AI makes me a better strategist by being a worse one.
Let me explain.
Every day, I use a variety of AI tools.
They take on tasks I never loved, freeing my team to focus on deeper thinking and real creativity.
But their limitations are revealing.
Recently, an AI confidently explained why a product would appeal to a demographic that doesn’t actually exist.
Another time, it suggested marketing tactics that would have been cutting edge… in 1995.
These moments are important. They highlight the irreplaceable value of human experience, that sometimes seems to be slipping away.
After thirty years in product strategy, I recognize patterns in market behavior that AI can’t see.

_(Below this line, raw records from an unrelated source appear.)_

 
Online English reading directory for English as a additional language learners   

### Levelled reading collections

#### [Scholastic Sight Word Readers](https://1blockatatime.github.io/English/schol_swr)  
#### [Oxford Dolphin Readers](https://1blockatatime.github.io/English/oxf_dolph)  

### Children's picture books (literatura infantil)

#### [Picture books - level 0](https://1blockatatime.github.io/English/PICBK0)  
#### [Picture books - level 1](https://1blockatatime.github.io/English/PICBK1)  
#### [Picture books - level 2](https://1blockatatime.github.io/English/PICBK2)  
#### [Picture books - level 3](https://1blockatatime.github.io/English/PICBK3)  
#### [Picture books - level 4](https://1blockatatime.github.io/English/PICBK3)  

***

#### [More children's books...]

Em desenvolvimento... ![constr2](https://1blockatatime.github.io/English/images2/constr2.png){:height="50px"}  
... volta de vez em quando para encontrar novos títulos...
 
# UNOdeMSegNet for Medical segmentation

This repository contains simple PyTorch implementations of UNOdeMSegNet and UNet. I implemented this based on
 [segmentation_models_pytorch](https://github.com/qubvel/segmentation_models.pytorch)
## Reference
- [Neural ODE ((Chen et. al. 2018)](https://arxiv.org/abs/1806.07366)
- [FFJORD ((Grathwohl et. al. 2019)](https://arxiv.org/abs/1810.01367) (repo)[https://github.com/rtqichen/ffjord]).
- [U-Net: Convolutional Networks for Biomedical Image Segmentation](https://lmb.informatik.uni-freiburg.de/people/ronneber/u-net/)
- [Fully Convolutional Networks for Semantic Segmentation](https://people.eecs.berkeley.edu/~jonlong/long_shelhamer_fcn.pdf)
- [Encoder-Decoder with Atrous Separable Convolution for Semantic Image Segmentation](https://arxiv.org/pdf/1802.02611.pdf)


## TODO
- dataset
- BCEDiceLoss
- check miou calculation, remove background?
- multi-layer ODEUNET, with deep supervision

I feel subtle shifts in consumer psychology that data hasn’t captured yet.
I can tell when innovation is genuine versus merely trendy.
The tools are incredibly useful. But they can’t replace the wisdom accumulated through decades of wins and losses. They can regurgitate and graph data, but don’t understand why some products become cultural phenomena while similar ones fade away. They miss the nuanced, critical interplay between human desire and timing.

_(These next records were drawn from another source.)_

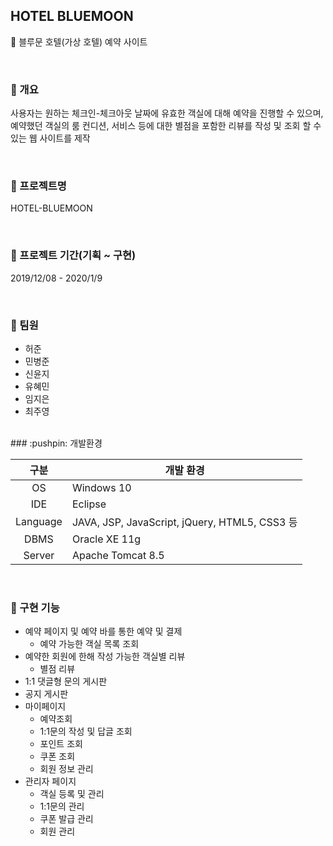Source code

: ## HOTEL BLUEMOON

🏨 블루문 호텔(가상 호텔) 예약 사이트

<br>

### :pushpin: 개요

사용자는 원하는 체크인-체크아웃 날짜에 유효한 객실에 대해 예약을 진행할 수 있으며, 예약했던 객실의 룸 컨디션, 서비스 등에 대한 별점을 포함한 리뷰를 작성 및 조회 할 수 있는 웹 사이트를 제작

<br>

### :pushpin: 프로젝트명

HOTEL-BLUEMOON

<br>

### :pushpin: 프로젝트 기간(기획 ~ 구현)

2019/12/08 - 2020/1/9

<br>

### :pushpin: 팀원

 - 허준
 - 민병준
 - 신윤지
 - 유혜민
 - 임지은
 - 최주영

<br>
### :pushpin: 개발환경

|   구분   | 개발 환경                                     |
| :------: | --------------------------------------------- |
|    OS    | Windows 10                                    |
|   IDE    | Eclipse                                       |
| Language | JAVA, JSP, JavaScript, jQuery, HTML5, CSS3 등 |
|   DBMS   | Oracle XE 11g                                 |
|  Server  | Apache Tomcat 8.5                             |

<br>

### :pushpin: 구현 기능

- 예약 페이지 및 예약 바를 통한 예약 및 결제
  - 예약 가능한 객실 목록 조회
- 예약한 회원에 한해 작성 가능한 객실별 리뷰
  - 별점 리뷰
- 1:1 댓글형 문의 게시판
- 공지 게시판
- 마이페이지
  - 예약조회
  - 1:1문의 작성 및 답글 조회
  - 포인트 조회
  - 쿠폰 조회
  - 회원 정보 관리
- 관리자 페이지
  - 객실 등록 및 관리
  - 1:1문의 관리
  - 쿠폰 발급 관리
  - 회원 관리
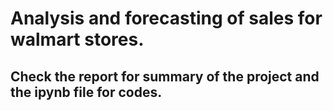 # Analysis and forecasting of sales for walmart stores.<br>
## Check the report for summary of the project and the ipynb file for codes.

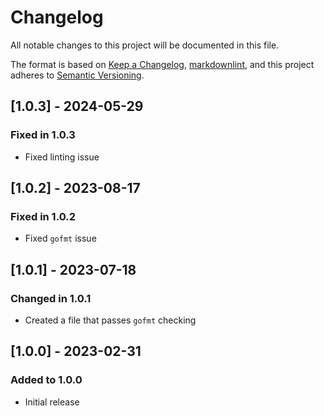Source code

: # Changelog

All notable changes to this project will be documented in this file.

The format is based on [Keep a Changelog](https://keepachangelog.com/en/1.0.0/),
[markdownlint](https://dlaa.me/markdownlint/),
and this project adheres to [Semantic Versioning](https://semver.org/spec/v2.0.0.html).

## [1.0.3] - 2024-05-29

### Fixed in 1.0.3

- Fixed linting issue

## [1.0.2] - 2023-08-17

### Fixed in 1.0.2

- Fixed `gofmt` issue

## [1.0.1] - 2023-07-18

### Changed in 1.0.1

- Created a file that passes `gofmt` checking

## [1.0.0] - 2023-02-31

### Added to 1.0.0

- Initial release
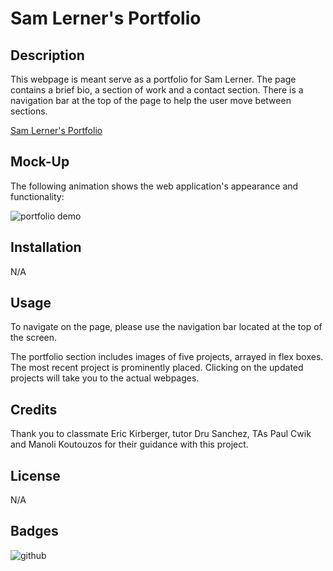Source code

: # Sam Lerner's Portfolio

## Description

This webpage is meant serve as a portfolio for Sam Lerner. The page contains a brief bio, a section of work and a contact section. There is a navigation bar at the top of the page to help the user move between sections.

[Sam Lerner's Portfolio](https://sam-lerner.github.io/sam-lerner-portfolio/ "Go to the Website!")

## Mock-Up

The following animation shows the web application's appearance and functionality:

![portfolio demo](./assets/images/website-nav.gif)


## Installation

N/A

## Usage

To navigate on the page, please use the navigation bar located at the top of the screen. 

The portfolio section includes images of five projects, arrayed in flex boxes. The most recent project is prominently placed. Clicking on the updated projects will take you to the actual webpages.

## Credits

Thank you to classmate Eric Kirberger, tutor Dru Sanchez, TAs Paul Cwik and Manoli Koutouzos for their guidance with this project. 

## License

N/A

## Badges

![github](https://img.shields.io/github/followers/sam-lerner?style=social)

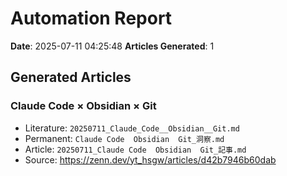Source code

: # Automation Report

**Date**: 2025-07-11 04:25:48
**Articles Generated**: 1

## Generated Articles

### Claude Code × Obsidian × Git
- Literature: `20250711_Claude_Code__Obsidian__Git.md`
- Permanent: `Claude Code  Obsidian  Git_洞察.md`
- Article: `20250711_Claude Code  Obsidian  Git_記事.md`
- Source: https://zenn.dev/yt_hsgw/articles/d42b7946b60dab

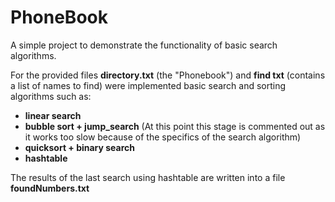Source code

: # PhoneBook
A simple project to demonstrate the functionality of basic search algorithms.

For the provided files **directory.txt** (the "Phonebook") and **find txt** (contains a list of names to find)
were implemented basic search and sorting algorithms such as:

- **linear search**
- **bubble sort + jump_search** (At this point this stage is commented out as it works too slow because of 
the specifics of the search algorithm)
- **quicksort + binary search**
- **hashtable**

The results of the last search using hashtable are written into a file **foundNumbers.txt**
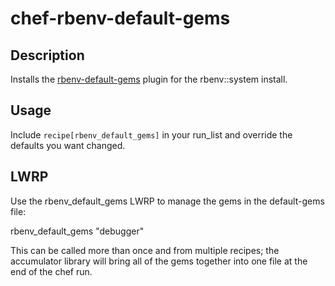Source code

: # chef-rbenv-default-gems

## Description

Installs the [rbenv-default-gems](https://github.com/sstephenson/rbenv-default-gems)
plugin for the rbenv::system install.

## Usage

Include `recipe[rbenv_default_gems]` in your run_list and override the defaults
you want changed.

## LWRP

Use the rbenv_default_gems LWRP to manage the gems in the default-gems file:

  rbenv_default_gems "debugger"

This can be called more than once and from multiple recipes; the accumulator library will bring all of the gems together into one file at the end of the chef run.
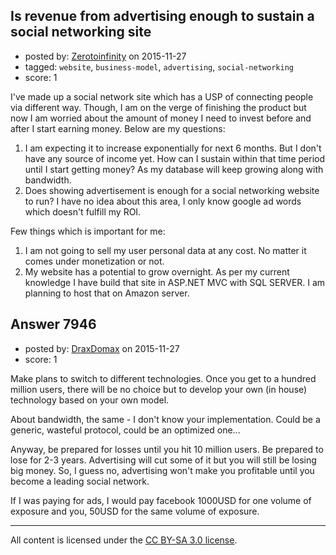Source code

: ## Is revenue from advertising enough to sustain a social networking site

- posted by: [Zerotoinfinity](https://stackexchange.com/users/113237/zerotoinfinity) on 2015-11-27
- tagged: `website`, `business-model`, `advertising`, `social-networking`
- score: 1

<p>I've made up a social network site which has a USP of connecting people via different way. Though, I am on the verge of finishing the product but now I am worried about the amount of money I need to invest before and after I start earning money. Below are my questions:</p>

<ol>
<li>I am expecting it to increase exponentially for next 6 months. But I don't have any source of income yet. How can I sustain within that time period until I start getting money? As my database will keep growing along with bandwidth.</li>
<li>Does showing advertisement is enough for a social networking website to run? I have no idea about this area, I only know google ad words which doesn't fulfill my ROI.</li>
</ol>

<p>Few things which is important for me:</p>

<ol>
<li>I am not going to sell my user personal data at any cost. No matter it comes under monetization or not.</li>
<li>My website has a potential to grow overnight. As per my current knowledge I have build that site in ASP.NET MVC with SQL SERVER. I am planning to host that on Amazon server.</li>
</ol>



## Answer 7946

- posted by: [DraxDomax](https://stackexchange.com/users/4443960/draxdomax) on 2015-11-27
- score: 1

<p>Make plans to switch to different technologies. Once you get to a hundred million users, there will be no choice but to develop your own (in house) technology based on your own model.</p>

<p>About bandwidth, the same - I don't know your implementation. Could be a generic, wasteful protocol, could be an optimized one...</p>

<p>Anyway, be prepared for losses until you hit 10 million users. Be prepared to lose for 2-3 years. Advertising will cut some of it but you will still be losing big money. So, I guess no, advertising won't make you profitable until you become a leading social network.</p>

<p>If I was paying for ads, I would pay facebook 1000USD for one volume of exposure and you, 50USD for the same volume of exposure.</p>




---

All content is licensed under the [CC BY-SA 3.0 license](https://creativecommons.org/licenses/by-sa/3.0/).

They’ve never tasted something delicious or ghastly. They’ll never desire a product, or receive joy through using one. They don’t know the feeling of primal fear that drives loss aversion.
This isn’t a story of AI versus human intelligence. It’s one about combining them thoughtfully and in the best way, to benefit the most people.
AI excels at what computers do best: processing vast amounts of information, identifying correlations, generating options.
But strategy — real strategy — requires something innately human: judgment.
The future belongs to strategists who understand this balance. Who leverage AI’s astonishing capabilities while trusting their own hard-won wisdom to guide actual decisions. The better AI gets, the more valuable it becomes to see the distinctions.
Think of it like cooking. AI can provide endless recipes, but it takes a seasoned chef to devise a brilliant combination and create something memorable. Because AI has no true imagination, it struggles to imagine what hasn’t yet been done, and can’t actually care how the result feels and tastes.
Don’t forget the humans your results are aiming to delight.
Don’t forget that strategy and creativity require forging new ground, not recycling old ideas.
What recipe are you following today?